-- TASK DIRECTIONS --
Copy out only the rows from the line with "genus: Echinochloa" to the line with "scientific name: Bryozoa", changing "common name" to "vernacular name" and leaving everything else as it is.
____
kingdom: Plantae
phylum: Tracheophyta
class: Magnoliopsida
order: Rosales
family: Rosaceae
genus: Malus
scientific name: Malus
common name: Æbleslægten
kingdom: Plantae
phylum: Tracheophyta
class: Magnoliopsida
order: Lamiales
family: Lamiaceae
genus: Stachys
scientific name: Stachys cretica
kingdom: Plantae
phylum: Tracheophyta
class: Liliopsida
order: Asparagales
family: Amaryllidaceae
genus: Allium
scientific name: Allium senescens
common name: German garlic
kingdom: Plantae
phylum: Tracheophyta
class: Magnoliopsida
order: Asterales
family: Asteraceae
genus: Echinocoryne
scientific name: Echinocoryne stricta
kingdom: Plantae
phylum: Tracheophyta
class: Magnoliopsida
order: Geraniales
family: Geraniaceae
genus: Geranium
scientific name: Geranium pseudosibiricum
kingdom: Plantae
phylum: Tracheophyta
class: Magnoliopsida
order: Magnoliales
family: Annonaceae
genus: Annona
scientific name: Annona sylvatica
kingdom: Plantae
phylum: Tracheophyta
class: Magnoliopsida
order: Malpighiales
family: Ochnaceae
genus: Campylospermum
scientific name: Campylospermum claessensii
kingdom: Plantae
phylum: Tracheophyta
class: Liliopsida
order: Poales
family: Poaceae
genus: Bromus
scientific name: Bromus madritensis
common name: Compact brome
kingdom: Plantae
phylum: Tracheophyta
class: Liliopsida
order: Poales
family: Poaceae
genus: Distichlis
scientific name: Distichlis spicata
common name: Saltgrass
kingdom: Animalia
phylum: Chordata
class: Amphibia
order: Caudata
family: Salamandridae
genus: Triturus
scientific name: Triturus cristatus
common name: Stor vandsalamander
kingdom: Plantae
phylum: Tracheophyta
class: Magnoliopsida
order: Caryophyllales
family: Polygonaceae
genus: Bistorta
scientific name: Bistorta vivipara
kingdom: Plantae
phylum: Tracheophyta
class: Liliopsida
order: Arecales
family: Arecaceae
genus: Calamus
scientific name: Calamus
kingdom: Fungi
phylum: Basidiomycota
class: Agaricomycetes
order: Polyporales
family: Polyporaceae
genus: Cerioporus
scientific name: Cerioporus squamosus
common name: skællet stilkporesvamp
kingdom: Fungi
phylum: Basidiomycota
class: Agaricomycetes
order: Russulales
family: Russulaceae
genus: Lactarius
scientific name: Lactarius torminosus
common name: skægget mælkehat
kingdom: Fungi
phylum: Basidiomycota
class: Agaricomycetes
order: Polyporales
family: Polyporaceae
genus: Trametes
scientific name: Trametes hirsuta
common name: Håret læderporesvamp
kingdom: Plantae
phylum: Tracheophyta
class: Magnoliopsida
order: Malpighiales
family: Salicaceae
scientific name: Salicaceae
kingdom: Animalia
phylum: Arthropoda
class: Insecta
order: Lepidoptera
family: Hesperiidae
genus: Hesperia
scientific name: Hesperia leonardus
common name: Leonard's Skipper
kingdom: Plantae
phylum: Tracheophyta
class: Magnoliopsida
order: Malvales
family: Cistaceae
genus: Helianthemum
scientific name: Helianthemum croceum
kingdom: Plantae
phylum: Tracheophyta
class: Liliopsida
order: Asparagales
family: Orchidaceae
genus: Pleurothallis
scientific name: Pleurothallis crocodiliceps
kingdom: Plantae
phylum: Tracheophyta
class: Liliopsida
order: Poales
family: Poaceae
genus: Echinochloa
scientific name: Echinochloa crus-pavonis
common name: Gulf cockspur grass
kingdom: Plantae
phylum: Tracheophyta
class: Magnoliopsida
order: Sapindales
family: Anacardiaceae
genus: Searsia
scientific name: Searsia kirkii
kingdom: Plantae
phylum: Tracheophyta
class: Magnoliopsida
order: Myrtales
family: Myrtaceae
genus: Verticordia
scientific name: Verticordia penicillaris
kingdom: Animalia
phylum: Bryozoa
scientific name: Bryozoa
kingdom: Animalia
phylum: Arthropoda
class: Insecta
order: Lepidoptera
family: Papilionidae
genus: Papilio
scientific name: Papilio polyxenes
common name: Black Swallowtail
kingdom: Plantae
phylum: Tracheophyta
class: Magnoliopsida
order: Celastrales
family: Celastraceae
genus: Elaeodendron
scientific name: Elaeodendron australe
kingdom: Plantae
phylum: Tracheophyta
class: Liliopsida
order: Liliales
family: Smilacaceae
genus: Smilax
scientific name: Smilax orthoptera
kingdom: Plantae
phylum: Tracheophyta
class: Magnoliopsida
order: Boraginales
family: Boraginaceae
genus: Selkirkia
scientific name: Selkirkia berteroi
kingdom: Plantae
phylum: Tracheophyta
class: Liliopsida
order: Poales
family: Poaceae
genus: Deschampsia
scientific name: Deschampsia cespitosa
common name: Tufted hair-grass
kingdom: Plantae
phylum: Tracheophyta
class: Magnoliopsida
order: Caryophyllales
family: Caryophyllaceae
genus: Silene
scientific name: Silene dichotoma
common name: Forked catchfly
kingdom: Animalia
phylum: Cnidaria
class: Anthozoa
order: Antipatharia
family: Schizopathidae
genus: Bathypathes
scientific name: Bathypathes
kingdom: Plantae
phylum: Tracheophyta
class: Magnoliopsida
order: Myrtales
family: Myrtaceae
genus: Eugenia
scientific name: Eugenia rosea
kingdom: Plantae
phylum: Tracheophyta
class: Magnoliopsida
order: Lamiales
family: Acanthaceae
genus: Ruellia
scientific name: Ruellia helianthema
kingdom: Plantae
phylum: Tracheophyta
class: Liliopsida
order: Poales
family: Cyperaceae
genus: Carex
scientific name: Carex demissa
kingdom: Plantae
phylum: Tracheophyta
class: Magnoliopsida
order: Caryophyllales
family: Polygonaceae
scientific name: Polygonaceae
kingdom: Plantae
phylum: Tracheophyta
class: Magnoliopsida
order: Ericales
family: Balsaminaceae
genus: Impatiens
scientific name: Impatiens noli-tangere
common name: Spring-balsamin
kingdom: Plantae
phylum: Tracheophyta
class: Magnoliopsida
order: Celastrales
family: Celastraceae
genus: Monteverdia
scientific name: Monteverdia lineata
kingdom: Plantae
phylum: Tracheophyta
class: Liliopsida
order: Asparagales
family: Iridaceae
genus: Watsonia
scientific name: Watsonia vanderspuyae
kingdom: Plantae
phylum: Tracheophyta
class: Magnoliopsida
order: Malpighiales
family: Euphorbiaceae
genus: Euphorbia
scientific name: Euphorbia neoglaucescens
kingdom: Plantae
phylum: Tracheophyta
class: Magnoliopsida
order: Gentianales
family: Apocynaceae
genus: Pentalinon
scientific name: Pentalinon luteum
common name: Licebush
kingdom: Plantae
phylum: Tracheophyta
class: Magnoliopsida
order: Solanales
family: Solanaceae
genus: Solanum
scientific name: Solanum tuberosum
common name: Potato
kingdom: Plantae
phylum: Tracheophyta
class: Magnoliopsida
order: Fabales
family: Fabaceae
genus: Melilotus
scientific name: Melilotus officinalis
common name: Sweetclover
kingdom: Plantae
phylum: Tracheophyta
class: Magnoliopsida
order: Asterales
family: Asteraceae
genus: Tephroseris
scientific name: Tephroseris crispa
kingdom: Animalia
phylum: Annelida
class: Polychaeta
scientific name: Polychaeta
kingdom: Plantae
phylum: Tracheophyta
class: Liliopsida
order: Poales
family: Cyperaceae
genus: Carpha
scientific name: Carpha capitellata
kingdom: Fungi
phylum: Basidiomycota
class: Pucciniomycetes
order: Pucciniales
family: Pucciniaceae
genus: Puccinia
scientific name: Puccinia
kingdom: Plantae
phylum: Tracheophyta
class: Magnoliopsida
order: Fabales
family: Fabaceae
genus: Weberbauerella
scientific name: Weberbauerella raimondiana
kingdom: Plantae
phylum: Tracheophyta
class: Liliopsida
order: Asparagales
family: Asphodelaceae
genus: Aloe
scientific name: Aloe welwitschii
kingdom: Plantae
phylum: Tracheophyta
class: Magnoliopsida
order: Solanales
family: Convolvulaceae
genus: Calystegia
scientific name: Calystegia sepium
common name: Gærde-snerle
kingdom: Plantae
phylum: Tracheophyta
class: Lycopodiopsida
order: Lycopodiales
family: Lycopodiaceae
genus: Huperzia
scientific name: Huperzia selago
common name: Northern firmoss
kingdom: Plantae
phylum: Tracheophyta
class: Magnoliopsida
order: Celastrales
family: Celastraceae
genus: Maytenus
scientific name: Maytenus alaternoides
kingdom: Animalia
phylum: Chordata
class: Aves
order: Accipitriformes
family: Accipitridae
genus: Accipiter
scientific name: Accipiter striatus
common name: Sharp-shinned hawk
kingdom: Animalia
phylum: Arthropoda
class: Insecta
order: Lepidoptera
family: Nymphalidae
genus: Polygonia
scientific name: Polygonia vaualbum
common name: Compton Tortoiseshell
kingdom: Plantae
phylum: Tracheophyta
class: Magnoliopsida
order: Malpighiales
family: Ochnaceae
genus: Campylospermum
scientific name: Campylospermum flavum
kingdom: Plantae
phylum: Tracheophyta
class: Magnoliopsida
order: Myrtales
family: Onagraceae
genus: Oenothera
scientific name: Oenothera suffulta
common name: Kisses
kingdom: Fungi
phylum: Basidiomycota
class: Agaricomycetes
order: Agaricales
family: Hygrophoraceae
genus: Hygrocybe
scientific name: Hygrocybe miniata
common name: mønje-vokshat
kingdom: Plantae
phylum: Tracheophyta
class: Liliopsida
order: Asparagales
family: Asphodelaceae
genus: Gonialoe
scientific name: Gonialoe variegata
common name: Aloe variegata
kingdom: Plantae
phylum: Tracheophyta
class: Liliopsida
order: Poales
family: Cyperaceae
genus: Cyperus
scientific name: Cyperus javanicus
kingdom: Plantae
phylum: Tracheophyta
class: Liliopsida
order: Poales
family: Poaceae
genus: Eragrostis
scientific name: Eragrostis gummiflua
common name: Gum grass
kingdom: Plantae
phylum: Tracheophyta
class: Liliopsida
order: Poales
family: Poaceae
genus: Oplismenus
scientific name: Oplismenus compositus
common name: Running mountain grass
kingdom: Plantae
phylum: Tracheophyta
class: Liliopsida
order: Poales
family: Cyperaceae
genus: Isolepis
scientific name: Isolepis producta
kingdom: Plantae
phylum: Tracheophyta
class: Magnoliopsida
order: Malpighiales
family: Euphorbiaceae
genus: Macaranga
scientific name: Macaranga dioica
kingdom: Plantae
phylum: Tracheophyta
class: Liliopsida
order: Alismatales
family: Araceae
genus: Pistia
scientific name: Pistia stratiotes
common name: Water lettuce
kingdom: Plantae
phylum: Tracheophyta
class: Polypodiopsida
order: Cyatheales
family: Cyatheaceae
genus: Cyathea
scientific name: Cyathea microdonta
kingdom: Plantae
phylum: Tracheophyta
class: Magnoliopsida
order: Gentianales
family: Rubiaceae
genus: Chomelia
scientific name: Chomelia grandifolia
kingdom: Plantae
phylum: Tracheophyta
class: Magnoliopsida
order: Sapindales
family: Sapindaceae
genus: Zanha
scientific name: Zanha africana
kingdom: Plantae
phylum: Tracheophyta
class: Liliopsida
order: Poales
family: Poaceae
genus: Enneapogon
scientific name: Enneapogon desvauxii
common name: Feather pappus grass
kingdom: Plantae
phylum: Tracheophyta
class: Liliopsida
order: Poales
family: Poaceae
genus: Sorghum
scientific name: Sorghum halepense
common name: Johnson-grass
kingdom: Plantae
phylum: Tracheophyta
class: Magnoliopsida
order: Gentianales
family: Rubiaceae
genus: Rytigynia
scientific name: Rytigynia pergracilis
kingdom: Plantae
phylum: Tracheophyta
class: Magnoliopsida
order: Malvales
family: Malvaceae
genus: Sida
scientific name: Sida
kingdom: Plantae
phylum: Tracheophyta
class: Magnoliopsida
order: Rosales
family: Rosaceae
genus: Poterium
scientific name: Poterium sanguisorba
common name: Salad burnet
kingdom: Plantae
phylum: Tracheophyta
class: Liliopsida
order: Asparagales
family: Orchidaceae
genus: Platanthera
____
-- IN RESPONSE --
genus: Echinochloa
scientific name: Echinochloa crus-pavonis
vernacular name: Gulf cockspur grass
kingdom: Plantae
phylum: Tracheophyta
class: Magnoliopsida
order: Sapindales
family: Anacardiaceae
genus: Searsia
scientific name: Searsia kirkii
kingdom: Plantae
phylum: Tracheophyta
class: Magnoliopsida
order: Myrtales
family: Myrtaceae
genus: Verticordia
scientific name: Verticordia penicillaris
kingdom: Animalia
phylum: Bryozoa
scientific name: Bryozoa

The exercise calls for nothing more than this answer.